邂逅記念ミニ小説



邂逅記念ミニ小説








夜空から白い怪盗が静かに降り立った。 


『よう、ぼうず。なにやってんだ?こんなところで』 

しかし、その怪盗は次の瞬間には不敵な笑みをうっすらと浮かべた青年となり、 
目の前の背中に向かって声をかける。 
坊主、と称するのは余りに不適切な青年は、背を向けしゃがんだまま、導火線に火をつけた。 
同じく、口元に愉しそうな笑みを浮かべならがら。 

パァンという音と共に夜空に花が咲いた。 

『花火』 

立ち上がってゆっくりと振り返る。 

あのときと同じ日。同じ時間。同じ場所。同じ科白。 
違うのは、お互いの姿が、仮初めのものではないと言うこと。 




「誰がぼうず だよ」 
ちょっと拗ねたように言うと、 
「ちょっとした演出じゃん。」 
と苦笑で返される返事。 

「今年で10年目だな」 
「だね。」 

お互いに歩み寄る。 
今はもう。

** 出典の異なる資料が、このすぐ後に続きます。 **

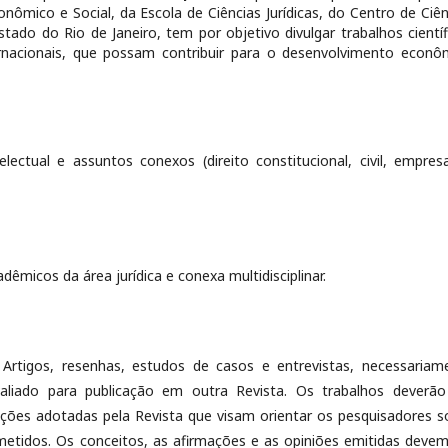
ômico e Social, da Escola de Ciências Jurídicas, do Centro de Ciên
Estado do Rio de Janeiro, tem por objetivo divulgar trabalhos científ
ternacionais, que possam contribuir para o desenvolvimento econô
ual e assuntos conexos (direito constitucional, civil, empresar
êmicos da área jurídica e conexa multidisciplinar.
igos, resenhas, estudos de casos e entrevistas, necessariam
valiado para publicação em outra Revista. Os trabalhos deverão
ões adotadas pela Revista que visam orientar os pesquisadores s
bmetidos. Os conceitos, as afirmações e as opiniões emitidas devem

白い泥棒も眼鏡の少年もいない。 
しかしその視線は、お互いを捕えて離さない。 

存在を確かめるように抱き合い、二人の距離がゼロになる。 
しっとりと交わされる口付けは、決して激しくはないが、互いを煽るには十分なほど、甘い。 

世の中が嘘を許される日に、仮初めの姿で出会い。 
その数年後の同じ日に、真実の姿を知った。 


そして、今日・・・・。 


「やっと、終わった」 
「あぁ」 
「全部、終わったよ」 
「頑張ったな」 


やっと掴んだ真実。 
今日からは、もう自分を偽らずに生きていける。 

「愛してる、新一」 
「あぁ・・・。愛してる」 

囁いた愛は、決して溶けることはなく。 
二人の間に熱く熱を持ったままとどまった。 


今日は、真実を許された日。 
二人にとって、それはとても幸せで、とても特別な日。 





携帯でカチカチしてブログに載せてたやつ。